Created attachment 912865 [details] Image of Network indicator Description of problem: The "Network" indicator under the host tab is not giving a true representation of the percentage of the network in use. I have 2 bonded 1GB interfaces. While I was transferring at a speed of approximately 970Mbps, the indicator showed 97% usage. It should show a little less than 50% if my NICs are bonded in mode 4 Version-Release number of selected component (if applicable): 3.4.1 How reproducible: 100% Steps to Reproduce: 1.Bond 2 or more NICs 2.Start a large data transfer wither by migrating a disk or vi scp from the cli 3.watch the indicator Actual results: Network indicator showing incorrect data Expected results: Show aggregate results from both NIC bond members Additional info:
Created attachment 912940 [details] Caching monitoring stats The engine seems to be caching monitoring stats even across engine restarts
More info from vdsClient -s 0 getVdsStats ksmCpu = 0 ksmPages = 64 ksmState = False memAvailable = 26894 memCommitted = 4161 memFree = 27540 memShared = 750366 memUsed = '86' momStatus = 'active' netConfigDirty = 'False'
I agree with the reporter that the percentage under "usage" is misleading - to me usage percentage should mean total used bandwidth out of total available physical bandwidth. We currently display the utilisation of the most utilised interface - the original reason for this was to emphasize for an administrator that a "bottleneck" is reached. This might be less noticeable if it's only one of 4 interfaces, for example, and then utilisation would show under 25%, although the strain on that specific network would be significant. Nir, I would love to hear your opinion on this - should we show the actual network usage, which would be more accurate but less effective as an alarm for the administrator? Or maybe just change the title of the column?

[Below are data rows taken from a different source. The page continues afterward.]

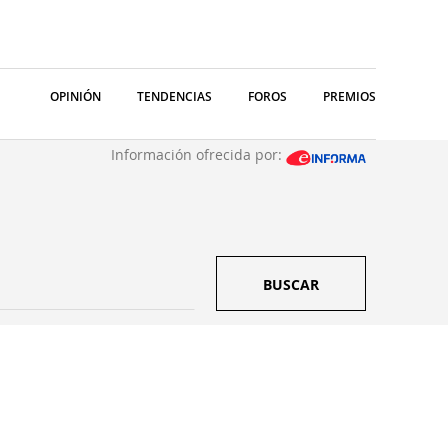
OPINIÓN
TENDENCIAS
FOROS
PREMIOS
Información ofrecida por:
BUSCAR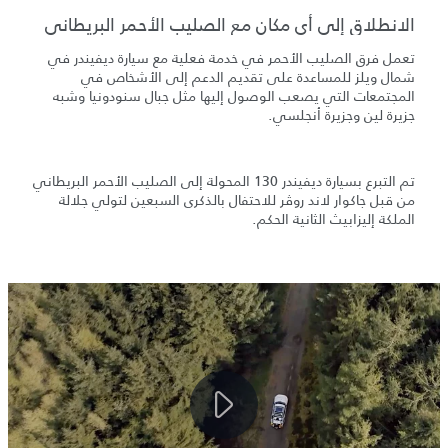
الانطلاق إلى أي مكان مع الصليب الأحمر البريطاني
تعمل فرق الصليب الأحمر في خدمة فعلية مع سيارة ديفيندر في
شمال ويلز للمساعدة على تقديم الدعم إلى الأشخاص في
المجتمعات التي يصعب الوصول إليها مثل جبال سنودونيا وشبه
جزيرة لين وجزيرة أنجلسي.
تم التبرع بسيارة ديفيندر 130 المحولة إلى الصليب الأحمر البريطاني
من قبل جاكوار لاند روڤر للاحتفال بالذكرى السبعين لتولي جلالة
الملكة إليزابيث الثانية الحكم.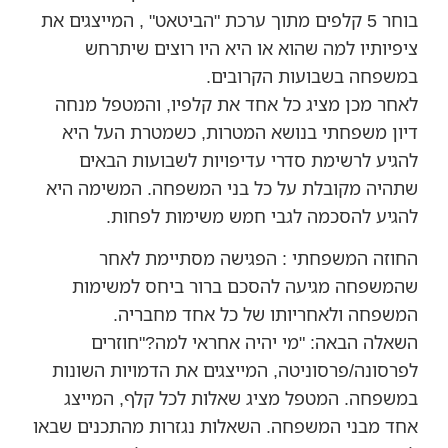
בוחר 5 קלפים מתוך ערכת "הביטאט" , המייצגים את
ציפיותיו למה שהוא או היא היו רוצים שיתרחש
במשפחה בשבועות הקרובים.
לאחר מכן מציג כל אחד את קלפיו, והמטפל מנחה
דיון משפחתי בנושא המטרות, כשמטרת העל היא
להגיע לרשימת סדרי עדיפויות לשבועות הבאים
שתהיה מקובלת על כל בני המשפחה. המשימה היא
להגיע להסכמה לגבי חמש משימות לפחות.
החוזה המשפחתי : הפגישה מסתיימת לאחר
שהמשפחה מגיעה להסכם ברור ביחס למשימות
המשפחה ולאחריותו של כל אחד מחבריה.
השאלה הבאה: "מי יהיה אחראי למה?"חוזרים
לפרסונה/פרסוניטה, המייצגים את הדמויות השונות
במשפחה. המטפל מציג שאלות לכל קלף, המייצג
אחד מבני המשפחה. השאלות נגזרות מהתכנים שבאו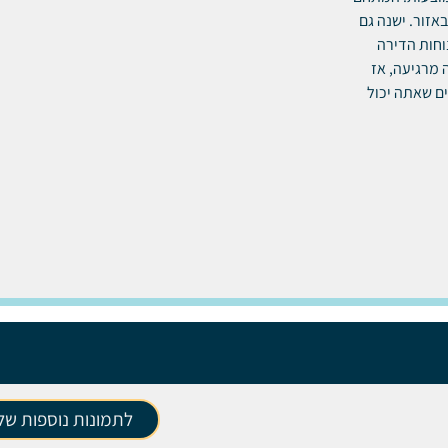
באזור.
ישנה גם
וחות הדירה
מרגיעה, אז
ים שאתה יכול
לתמונות נוספות של 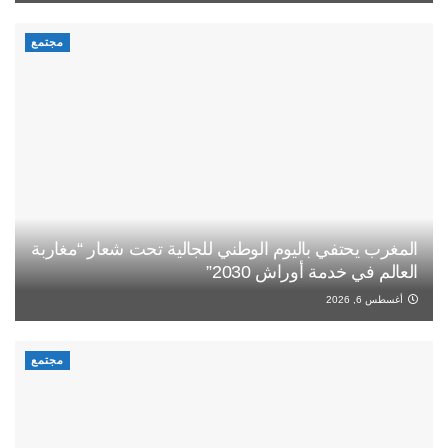
مجتمع
المغرب يحتفي باليوم الوطني للجالية تحت شعار “مغاربة
العالم في خدمة أوراش 2030”
أغسطس 6, 2026
مجتمع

Maurice, I would love to hear your opinion on this as well.
I think that the best way is to show the actual network usage and reflect the current status of the NICs. We need to think what is the best way to display the information for bond and VLAN devices in the same manner. We already generate an event once a NIC is exceeding the defined threshold, so I guess this could be used to alert on bottlenecks and have the user check/expand the link.
* VLAN devices - I would ignore these, as their speed doesn't mean anything anyway (so there's no reliable way to compute percentage). Any traffic on a VLAN device should also be counted on its underlying bond/interface. * Bonds - we already compute the bond's speed, supposedly correctly, as a function of bonding mode and underlying interfaces' speeds. So I would take a bond into account as an interface, and ignore its underlying interfaces as independent devices. Relying on the threshold event sounds good enough to me.
Just some additional information, performed the calculation under assumption that NICs are operating in full-duplex mode (as "duplexity" isn't currently reported by VDSM, and half-duplex should be uncommon for a virtualization environment).
Dan, would just like to verify what I said in Comment 6 isn't nonsense.
So it seems I misread the original intent of the reporter. For that specific case, only a minor tweak on the engine side is required to disregard network usage of slave interfaces underlying a bond. There's an issue with displaying "true" network usage of a host, since we can't really filter out interfaces that aren't connected to any network (and are in "up" state). This isn't uncommon, and would usually result in a significant lowering of network usage that would be misleading. So for now let's address only the smaller fix.
Comment 6 isn't nonsense, but I'm not sure it is directly related to the reporter's plight. The original issue stems from referring to slave speed (that is saturated) instead of the aggregated bond speed. The total speed of a network should be taken from the underlying bond (if there is one) or nic (if not), or an utter fake value (for nicless network). Note that a slave may be saturated while a bond master is not (e.g. a single TCP connection is hogging a slave), and this condition should probably be reported to the user.
Verified on - oVirt Engine Version: 3.5.0-0.0.master.20140821064931.gitb794d66.el6
oVirt 3.5 has been released and should include the fix for this issue.